[TASK DETAILS]
Transcribe each of the rows below verbatim, leaving every line unchanged.
───── DATASET EXCERPTS ─────
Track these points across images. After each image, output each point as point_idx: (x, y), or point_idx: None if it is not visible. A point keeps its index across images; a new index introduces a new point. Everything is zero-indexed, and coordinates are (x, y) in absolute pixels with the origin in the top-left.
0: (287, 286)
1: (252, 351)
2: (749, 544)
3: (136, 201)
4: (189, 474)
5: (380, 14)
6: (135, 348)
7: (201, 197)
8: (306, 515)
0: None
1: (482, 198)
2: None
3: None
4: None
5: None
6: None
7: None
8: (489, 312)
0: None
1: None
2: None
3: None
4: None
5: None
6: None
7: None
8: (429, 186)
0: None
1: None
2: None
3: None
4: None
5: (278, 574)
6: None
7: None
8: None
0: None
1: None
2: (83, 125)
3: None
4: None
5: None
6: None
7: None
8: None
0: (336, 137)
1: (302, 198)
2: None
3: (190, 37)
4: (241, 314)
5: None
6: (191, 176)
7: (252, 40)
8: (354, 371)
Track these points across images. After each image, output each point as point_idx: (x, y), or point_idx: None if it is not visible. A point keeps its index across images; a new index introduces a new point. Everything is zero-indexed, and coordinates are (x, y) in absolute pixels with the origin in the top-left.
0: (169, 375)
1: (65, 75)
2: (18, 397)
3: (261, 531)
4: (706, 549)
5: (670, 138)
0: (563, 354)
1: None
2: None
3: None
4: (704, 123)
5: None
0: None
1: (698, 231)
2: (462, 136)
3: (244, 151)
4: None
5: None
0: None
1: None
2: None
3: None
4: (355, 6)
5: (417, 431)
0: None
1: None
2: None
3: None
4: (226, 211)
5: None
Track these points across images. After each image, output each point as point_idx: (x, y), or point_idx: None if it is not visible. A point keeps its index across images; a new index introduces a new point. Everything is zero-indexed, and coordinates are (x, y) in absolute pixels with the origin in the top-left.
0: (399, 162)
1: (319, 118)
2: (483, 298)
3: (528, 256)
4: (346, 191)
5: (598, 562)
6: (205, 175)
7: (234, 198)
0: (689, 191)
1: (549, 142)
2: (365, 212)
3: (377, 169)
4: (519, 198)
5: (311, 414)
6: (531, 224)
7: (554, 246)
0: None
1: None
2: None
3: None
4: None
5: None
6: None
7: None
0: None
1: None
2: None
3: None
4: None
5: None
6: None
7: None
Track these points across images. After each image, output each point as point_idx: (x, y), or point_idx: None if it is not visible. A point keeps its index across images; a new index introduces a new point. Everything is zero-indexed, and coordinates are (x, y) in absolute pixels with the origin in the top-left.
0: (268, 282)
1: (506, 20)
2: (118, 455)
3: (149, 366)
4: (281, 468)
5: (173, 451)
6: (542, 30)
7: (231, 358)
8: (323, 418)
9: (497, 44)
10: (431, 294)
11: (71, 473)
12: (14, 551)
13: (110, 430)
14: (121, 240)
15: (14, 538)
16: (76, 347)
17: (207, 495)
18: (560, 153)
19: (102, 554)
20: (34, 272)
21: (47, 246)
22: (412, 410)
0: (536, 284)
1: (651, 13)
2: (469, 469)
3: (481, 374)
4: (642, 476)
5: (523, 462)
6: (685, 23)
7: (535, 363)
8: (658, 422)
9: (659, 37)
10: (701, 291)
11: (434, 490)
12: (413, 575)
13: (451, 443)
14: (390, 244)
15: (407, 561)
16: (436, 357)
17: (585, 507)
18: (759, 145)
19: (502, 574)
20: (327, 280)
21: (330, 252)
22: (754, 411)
─────
[COMPLETED TASK]
Track these points across images. After each image, output each point as point_idx: (x, y), or point_idx: None if it is not visible. A point keeps its index across images; a new index introduces a new point. Everything is zero-indexed, and coordinates are (x, y) in absolute pixels with the origin in the top-left.
0: (287, 286)
1: (252, 351)
2: (749, 544)
3: (136, 201)
4: (189, 474)
5: (380, 14)
6: (135, 348)
7: (201, 197)
8: (306, 515)
0: None
1: (482, 198)
2: None
3: None
4: None
5: None
6: None
7: None
8: (489, 312)
0: None
1: None
2: None
3: None
4: None
5: None
6: None
7: None
8: (429, 186)
0: None
1: None
2: None
3: None
4: None
5: (278, 574)
6: None
7: None
8: None
0: None
1: None
2: (83, 125)
3: None
4: None
5: None
6: None
7: None
8: None
0: (336, 137)
1: (302, 198)
2: None
3: (190, 37)
4: (241, 314)
5: None
6: (191, 176)
7: (252, 40)
8: (354, 371)
Track these points across images. After each image, output each point as point_idx: (x, y), or point_idx: None if it is not visible. A point keeps its index across images; a new index introduces a new point. Everything is zero-indexed, and coordinates are (x, y) in absolute pixels with the origin in the top-left.
0: (169, 375)
1: (65, 75)
2: (18, 397)
3: (261, 531)
4: (706, 549)
5: (670, 138)
0: (563, 354)
1: None
2: None
3: None
4: (704, 123)
5: None
0: None
1: (698, 231)
2: (462, 136)
3: (244, 151)
4: None
5: None
0: None
1: None
2: None
3: None
4: (355, 6)
5: (417, 431)
0: None
1: None
2: None
3: None
4: (226, 211)
5: None
Track these points across images. After each image, output each point as point_idx: (x, y), or point_idx: None if it is not visible. A point keeps its index across images; a new index introduces a new point. Everything is zero-indexed, and coordinates are (x, y) in absolute pixels with the origin in the top-left.
0: (399, 162)
1: (319, 118)
2: (483, 298)
3: (528, 256)
4: (346, 191)
5: (598, 562)
6: (205, 175)
7: (234, 198)
0: (689, 191)
1: (549, 142)
2: (365, 212)
3: (377, 169)
4: (519, 198)
5: (311, 414)
6: (531, 224)
7: (554, 246)
0: None
1: None
2: None
3: None
4: None
5: None
6: None
7: None
0: None
1: None
2: None
3: None
4: None
5: None
6: None
7: None
Track these points across images. After each image, output each point as point_idx: (x, y), or point_idx: None if it is not visible. A point keeps its index across images; a new index introduces a new point. Everything is zero-indexed, and coordinates are (x, y) in absolute pixels with the origin in the top-left.
0: (268, 282)
1: (506, 20)
2: (118, 455)
3: (149, 366)
4: (281, 468)
5: (173, 451)
6: (542, 30)
7: (231, 358)
8: (323, 418)
9: (497, 44)
10: (431, 294)
11: (71, 473)
12: (14, 551)
13: (110, 430)
14: (121, 240)
15: (14, 538)
16: (76, 347)
17: (207, 495)
18: (560, 153)
19: (102, 554)
20: (34, 272)
21: (47, 246)
22: (412, 410)
0: (536, 284)
1: (651, 13)
2: (469, 469)
3: (481, 374)
4: (642, 476)
5: (523, 462)
6: (685, 23)
7: (535, 363)
8: (658, 422)
9: (659, 37)
10: (701, 291)
11: (434, 490)
12: (413, 575)
13: (451, 443)
14: (390, 244)
15: (407, 561)
16: (436, 357)
17: (585, 507)
18: (759, 145)
19: (502, 574)
20: (327, 280)
21: (330, 252)
22: (754, 411)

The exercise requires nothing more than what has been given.